Zu dieser Beobachtung passt die Prognose von Euromonitor, dass der Herrenkosmetik-Markt bis 2008 um ein Fünftel wachsen wird. Neuerdings gibt es sogar einen eigenen Herrenkatalog bei Avon: "Pro Sports" für jeden Tag und "Pro Extreme" als Anti-Aging-Programm. Nivea for Men verkauft sich gut, Gillette startete in USA mit einer Männerserie ("It's time to face skin-care like a man!"), und im High-End-Bereich wächst Estée Lauders Herrenlinie Clinique neuerdings jährlich um zehn Prozent.

In diesem Kontext fällt seit einigen Monaten immer wieder der Ausdruck "Metrosexuals". Das Wort wurde eigentlich schon 1994 in England geprägt, um einen Image-bewussten, heterosexuellen Mann zu beschreiben, der sich gern verwöhnt. Allgemeingut wurde der Begriff jedoch erst zehn Jahre später, als Fußballidol David Beckham zugab, gelegentlich die Unterwäsche seiner Frau auszuführen, und die Werbeagentur Euro RSCG Worldwide anfing, nach einer Zielgruppe für das Konzept zu suchen.

Doch selbst wenn sich immer mehr Männer eine eigene Feuchtigkeitscreme gönnen, statt in die Tiegel ihrer Liebsten zu greifen wie früher: In Wahrheit treten die Metrosexuals so häufig auf wie rocktragende Männer in deutschen Fußgängerzonen. Im richtigen Leben machen die Beaus sich rar, trotz des Getrommels der Agenturen.

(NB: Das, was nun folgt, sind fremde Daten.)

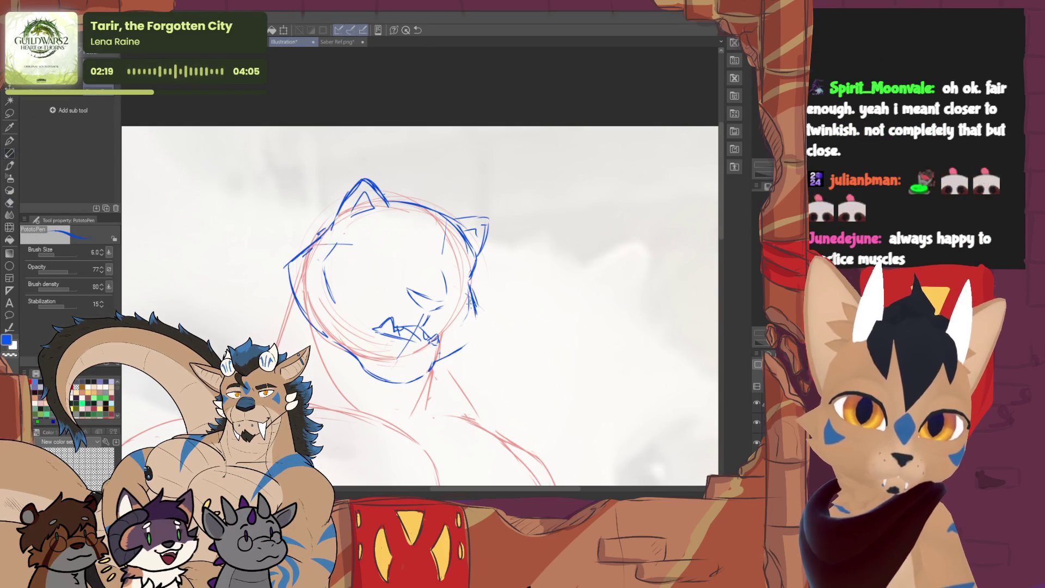
key("e")
key("p")
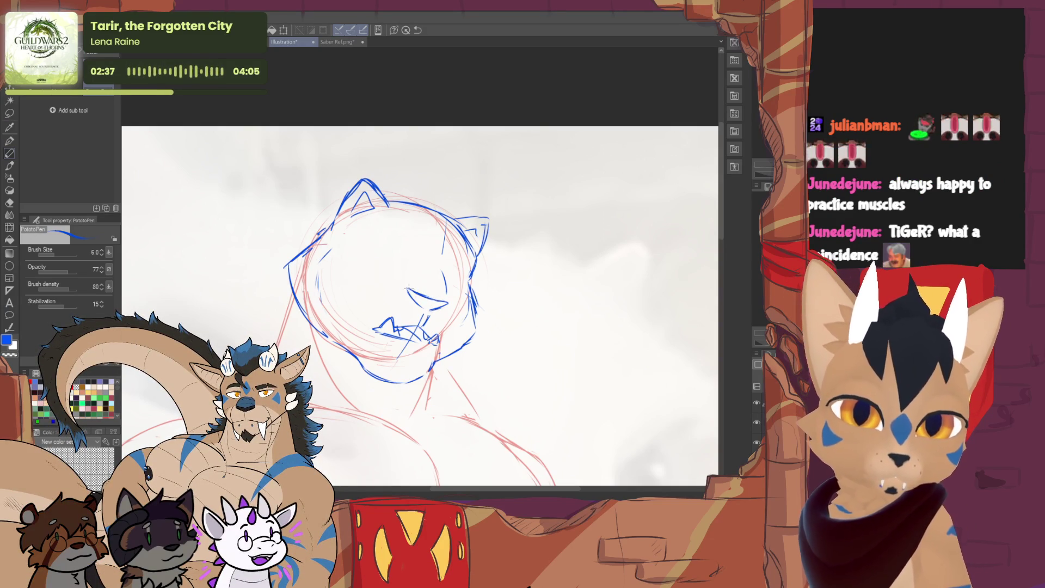
key("e")
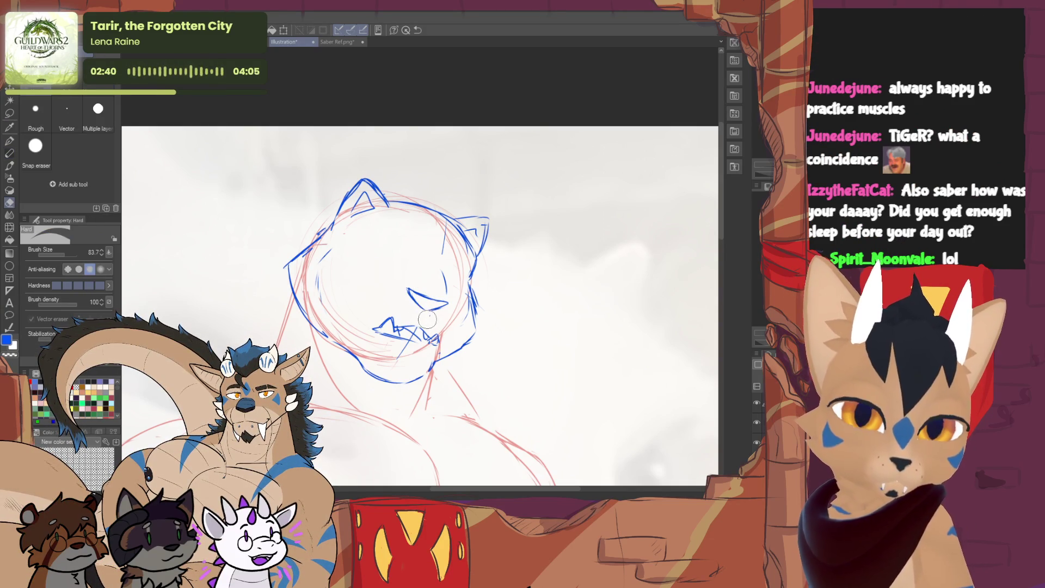
key("p")
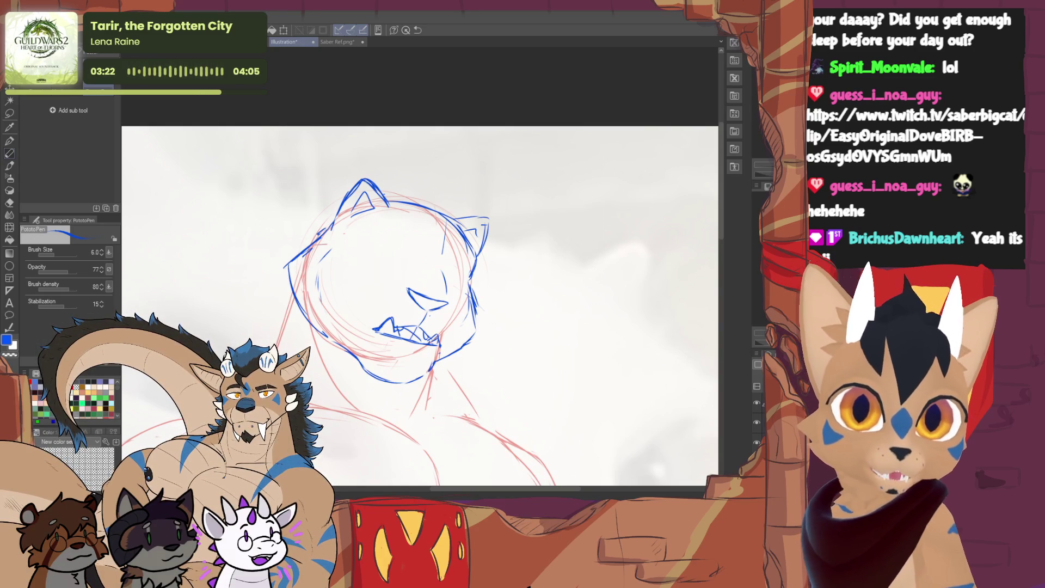
Draw spiky hair tufts on top of the head and sketch the tiger's eye
left_click_drag(466, 234, 463, 187)
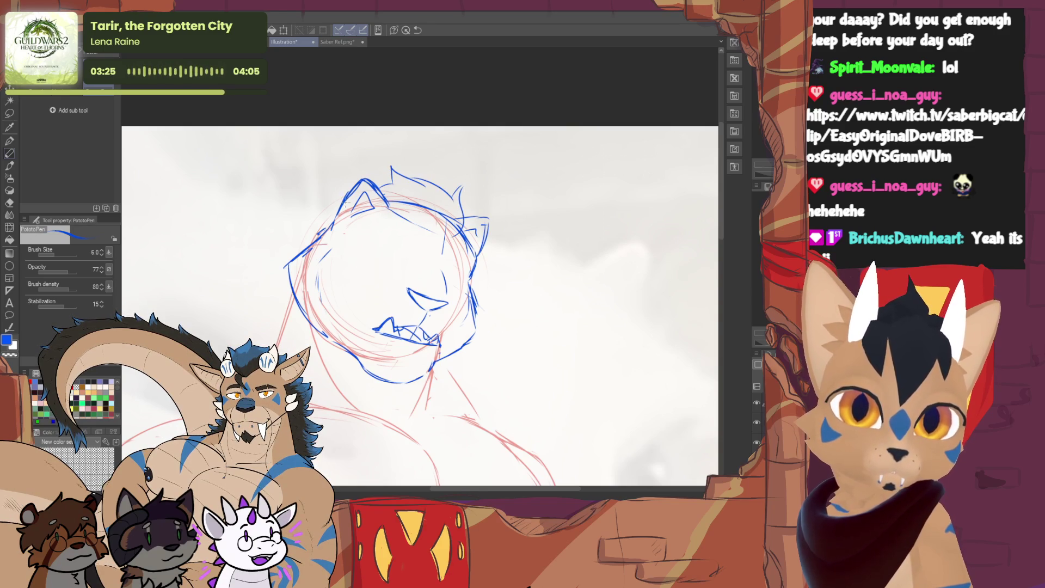
mouse_move(319, 197)
left_mouse_down()
mouse_move(315, 237)
mouse_move(350, 244)
left_mouse_up()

Wenn wir ehrlich sind, steht der Begriff eher für verschwurbeltes Marketing als für eine echte urbane Subkultur. Und das ist im Grunde auch gut so. Die meisten Männer wissen, dass Mann vom Denken nun mal Denkfalten und vom Lachen Lachfalten kriegt. Sollen wir jetzt noch öfter aufhören zu denken und zu lachen, bloß weil in dieser Welt ein alberner Jugend- und Schönheitskult herrscht?

Außerdem ahnen wir: Sosehr wie wir uns weibliche Frauen wünschen, so sehr wünschen die sich "männliche" Männer. Dass damit heute nicht mehr unbedingt nur das Klischee vom dominanten "Camel" rauchenden Macho mit dem berühmten Loch im Stiefel gemeint ist, haben selbst wir längst begriffen. Aber das weich gespülte Rundum-Weichei aus der Kosmetik-Werbung will auch kaum eine Frau an ihrer Seite.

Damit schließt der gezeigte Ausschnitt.